Calling All Ben Franklin Descendants
An amateur genealogist wants to create a way for people to find out whether they're descended from Benjamin Franklin and he needs some DNA to do it.
One possibility, of course, would be digging up Franklin's bones, which have been buried for 212 years near Independence Hall. Since that seems unlikely, L. David Roper is focusing instead on men with well-documented ties to the statesman and inventor.
Roper says all he needs from the candidates is a simple, $150 analyses of their Y chromosomes - genetic material handed down from fathers to sons.
Y chromosomes change infrequently from generation to generation. Even after two centuries, males related to Franklin would have nearly identical ones, Roper said.

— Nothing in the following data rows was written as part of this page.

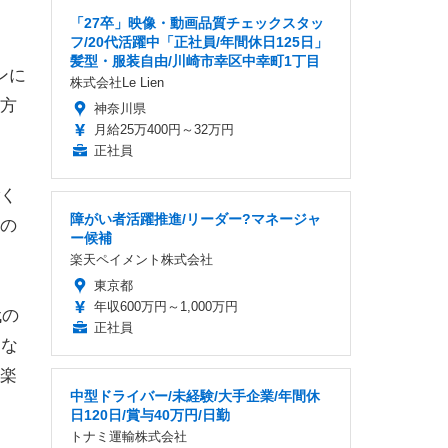
「27卒」映像・動画品質チェックスタッ
フ/20代活躍中「正社員/年間休日125日」
髪型・服装自由/川崎市幸区中幸町1丁目
ンに
株式会社Le Lien
方
神奈川県
月給25万400円～32万円
正社員
く
障がい者活躍推進/リーダー?マネージャ
の
ー候補
楽天ペイメント株式会社
東京都
年収600万円～1,000万円
代の
正社員
くな
楽
中型ドライバー/未経験/大手企業/年間休
日120日/賞与40万円/日勤
トナミ運輸株式会社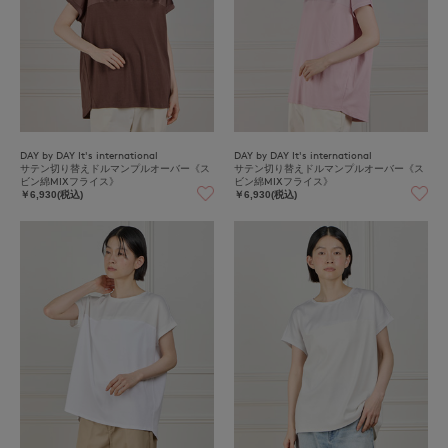
DAY by DAY It's international
DAY by DAY It's international
サテン切り替えドルマンプルオーバー《ス
サテン切り替えドルマンプルオーバー《ス
ビン綿MIXフライス》
ビン綿MIXフライス》
￥6,930(税込)
￥6,930(税込)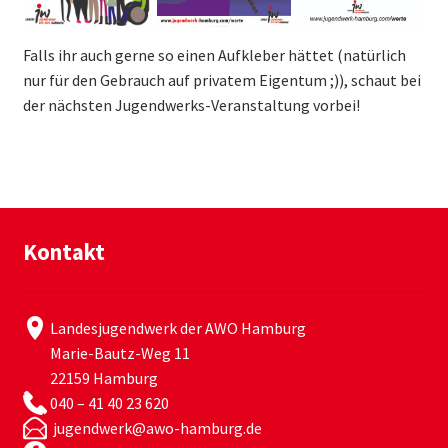
Falls ihr auch gerne so einen Aufkleber hättet (natürlich
nur für den Gebrauch auf privatem Eigentum ;)), schaut bei
der nächsten Jugendwerks-Veranstaltung vorbei!
Kontakt
Landesjugendwerk der AWO Hamburg
Marie-Bautz-Weg 11
22159 Hamburg
040 – 41 40 23 620
jugendwerk@awo-hamburg.de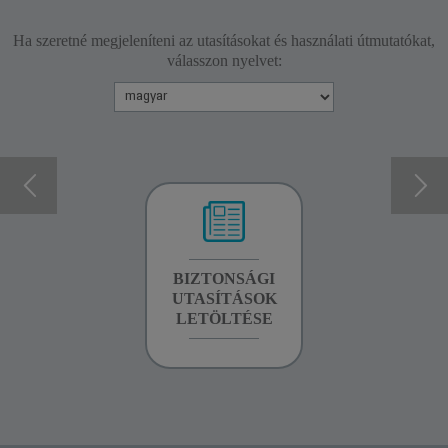
Ha szeretné megjeleníteni az utasításokat és használati útmutatókat,
válasszon nyelvet:
GARANCIA
BIZTONSÁGI
KÉZIKÖNYV
INFORMÁCIÓK
UTASÍTÁSOK
LETÖLTÉSE
LETÖLTÉSE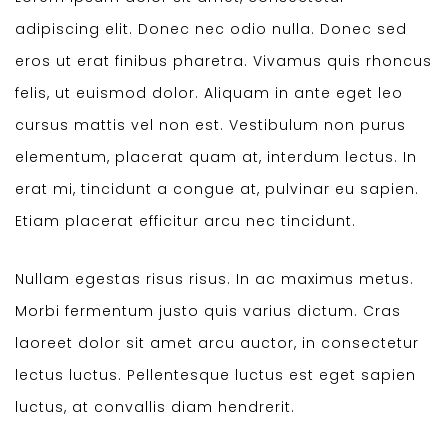
adipiscing elit. Donec nec odio nulla. Donec sed
eros ut erat finibus pharetra. Vivamus quis rhoncus
felis, ut euismod dolor. Aliquam in ante eget leo
cursus mattis vel non est. Vestibulum non purus
elementum, placerat quam at, interdum lectus. In
erat mi, tincidunt a congue at, pulvinar eu sapien.
Etiam placerat efficitur arcu nec tincidunt.
Nullam egestas risus risus. In ac maximus metus.
Morbi fermentum justo quis varius dictum. Cras
laoreet dolor sit amet arcu auctor, in consectetur
lectus luctus. Pellentesque luctus est eget sapien
luctus, at convallis diam hendrerit.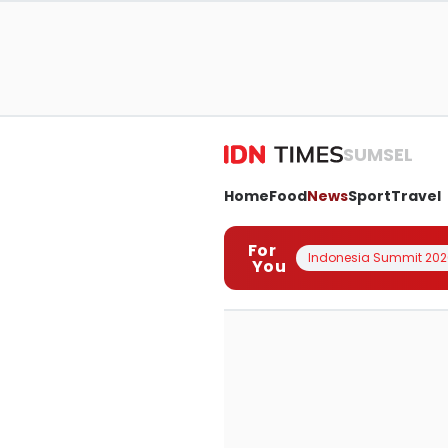
SUMSEL
Home
Food
News
Sport
Travel
For
Indonesia Summit 202
You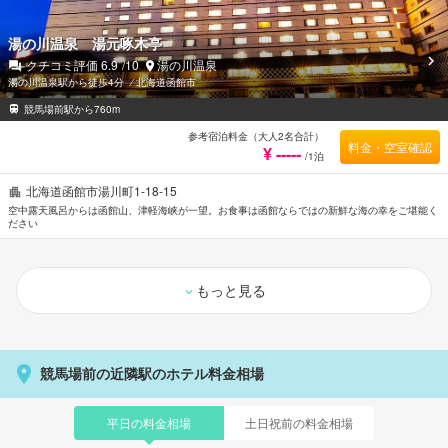
湯の川温泉 湯元啄木亭
クチコミ評価
6.9
/10
湯の川温泉
湯の川温泉駅から徒歩4分
⁄
北海道函館市
競馬場前駅から760m
参考宿泊料金（大人2名合計）
料金・空室確認
¥ -----
/1泊
北海道函館市湯川町1-18-15
空中露天風呂からは函館山、津軽海峡が一望。お食事は函館ならではの新鮮な海の幸をご堪能く
ださい
もっと見る
競馬場前の近隣駅のホテル料金相場
平日の料金相場
土日祝前の料金相場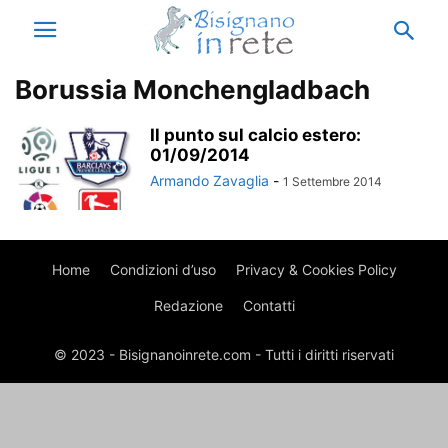
Borussia Monchengladbach
Il punto sul calcio estero:
01/09/2014
Armando Zavaglia
-
1 Settembre 2014
Home
Condizioni d’uso
Privacy & Cookies Policy
Redazione
Contatti
© 2023 - Bisignanoinrete.com - Tutti i diritti riservati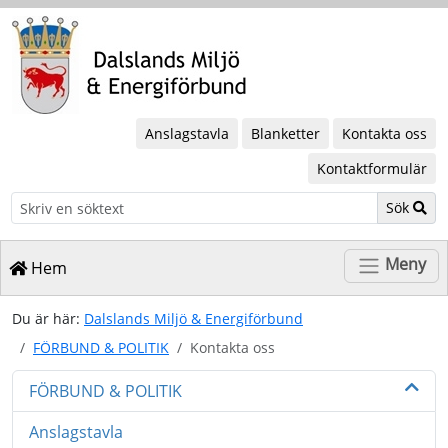
Anslagstavla
Blanketter
Kontakta oss
Kontaktformulär
Sök
Sök
Meny
Hem
Du är här:
Dalslands Miljö & Energiförbund
FÖRBUND & POLITIK
Kontakta oss
FÖRBUND & POLITIK
Anslagstavla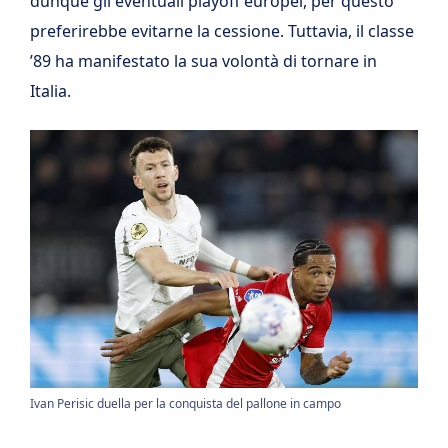
dunque gli eventuali playoff europei, per questo
preferirebbe evitarne la cessione. Tuttavia, il classe
’89 ha manifestato la sua volontà di tornare in
Italia.
Ivan Perisic duella per la conquista del pallone in campo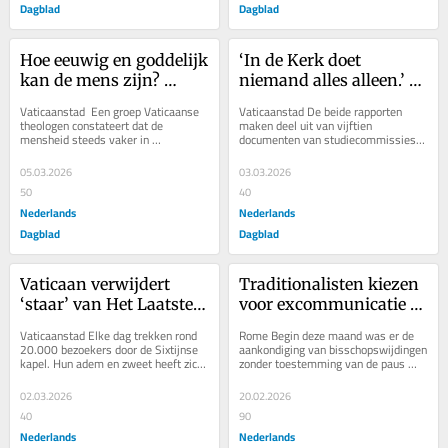
Dagblad
Dagblad
Hoe eeuwig en goddelijk 
‘In de Kerk doet 
kan de mens zijn? 
niemand alles alleen.’ 
Vaticaanse theologen 
Vaticaanse commissie 
Vaticaanstad  Een groep Vaticaanse 
Vaticaanstad De beide rapporten 
bekritiseren verlossing 
wil af van geïsoleerde 
theologen constateert dat de 
maken deel uit van vijftien 
mensheid steeds vaker in 
documenten van studiecommissies 
door techniek
seminariecultuur
technologie haar verlossing zoekt en 
die aan de slag gingen in het kader 
dat het menselijk...
van de...
05.03.2026
03.03.2026
50
40
Nederlands
Nederlands
Dagblad
Dagblad
Vaticaan verwijdert 
Traditionalisten kiezen 
‘staar’ van Het Laatste 
voor excommunicatie 
Oordeel in de Sixtijnse 
en stevenen af op een 
Vaticaanstad Elke dag trekken rond 
Rome Begin deze maand was er de 
kapel. ‘Zweet leidt tot 
schisma. Illegale 
20.000 bezoekers door de Sixtijnse 
aankondiging van bisschopswijdingen 
kapel. Hun adem en zweet heeft zich 
zonder toestemming van de paus 
melkzuur’
wijdingen gaan door
de afgelopen decennia als melkzuur 
door de traditionalistische Sint-
op Het...
Piusbroederschap...
02.03.2026
20.02.2026
40
90
Nederlands
Nederlands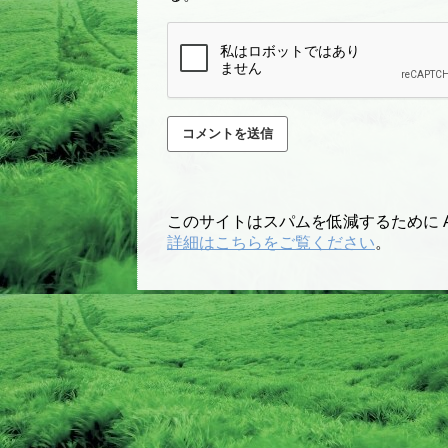
このサイトはスパムを低減するために Ak
詳細はこちらをご覧ください
。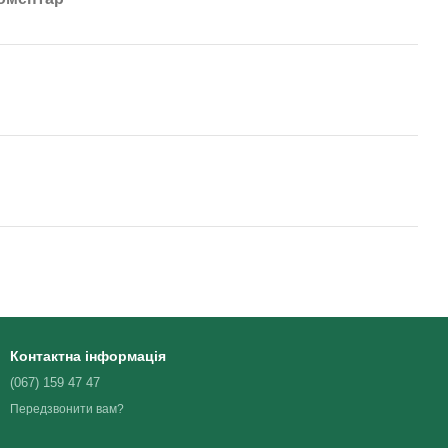
Контактна інформація
(067) 159 47 47
Передзвонити вам?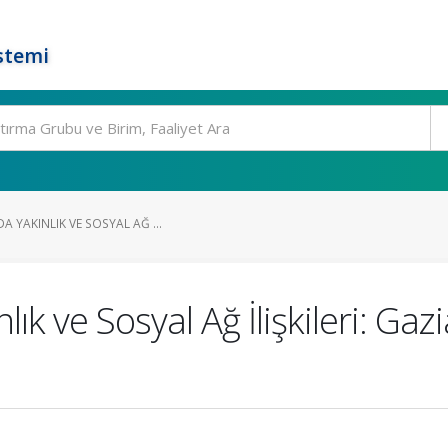
stemi
A YAKINLIK VE SOSYAL AĞ ...
ık ve Sosyal Ağ İlişkileri: Gaz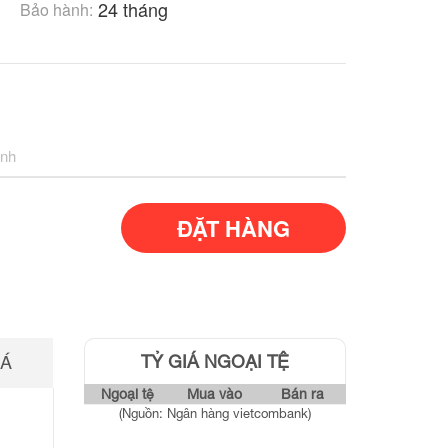
24 tháng
Bảo hành:
inh
IÁ
TỶ GIÁ NGOẠI TỆ
Ngoại tệ
Mua vào
Bán ra
(Nguồn: Ngân hàng vietcombank)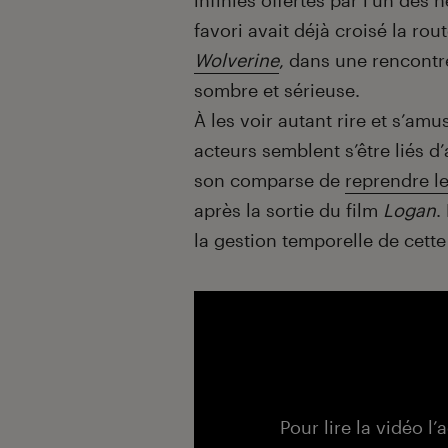
infinies offertes par l’un des
favori avait déjà croisé la ro
Wolverine
, dans une rencontre
sombre et sérieuse.
À les voir autant rire et s’amu
acteurs semblent s’être liés 
son comparse de
reprendre l
après la sortie du film
Logan
.
la gestion temporelle de cette
Pour lire la vidéo l’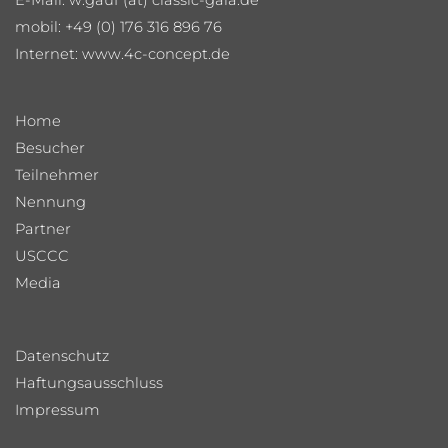
E-Mail: w.gauf (at) classic-gala.de
mobil: +49 (0) 176 316 896 76
Internet:
www.4c-concept.de
Home
Besucher
Teilnehmer
Nennung
Partner
USCCC
Media
Datenschutz
Haftungsausschluss
Impressum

"This is as close as we can get to Benjamin's DNA without exhuming him or finding one of his teeth," said Roper, a retired Virginia Tech physics professor who lives in Blacksburg, Va.
Roper said he doesn't know of any practical use for his research, though it could smash or support a bit of family mythology. His mother is a Franklin and he plans to test himself.
In the decades after his death, rumors flew that Franklin, a printer and philosopher who persuaded France to enter the Revolutionary War and helped craft the Constitution, may have fathered several children out of wedlock.
"I got a call from a guy who thinks he is descended from an illegitimate son of Benjamin's," Roper said. "Who knows? Maybe it's true. This would tell us."
A similar DNA test showed Thomas Jefferson was related to the child of one of his slaves, Sally Hemings. Donors would have to pay the $150 fee, which would go to the lab for the testing.
DNA sampling is painless, requiring only a few cells swabbed from inside of the cheek, but it does have limitations, said Dr. Scott Woodward, a Brigham Young University professor and expert on molecular genealogy.
Y chromosomes can tell only whether someone is related to another person, not whether they are directly descended from them, he said. The tests also don't work for women, who have no Y chromosome and whose X chromosomes change more frequently from generation to generation.
Roper has already received DNA samples from several possible Franklin relatives, most of whom share a similar pattern of Y chromosome markers. He is still working on estimating the most likely sequence for the founding father himself.
In the meantime, Roper said he'll also continue looking for something that might have Franklin's actual DNA in it - like a tooth that might have been pulled by a dentist, then hidden away.
"We were thinking about placing an advertisement in a dental journal, trying to see if someone held on to a souvenir, centuries ago," he said.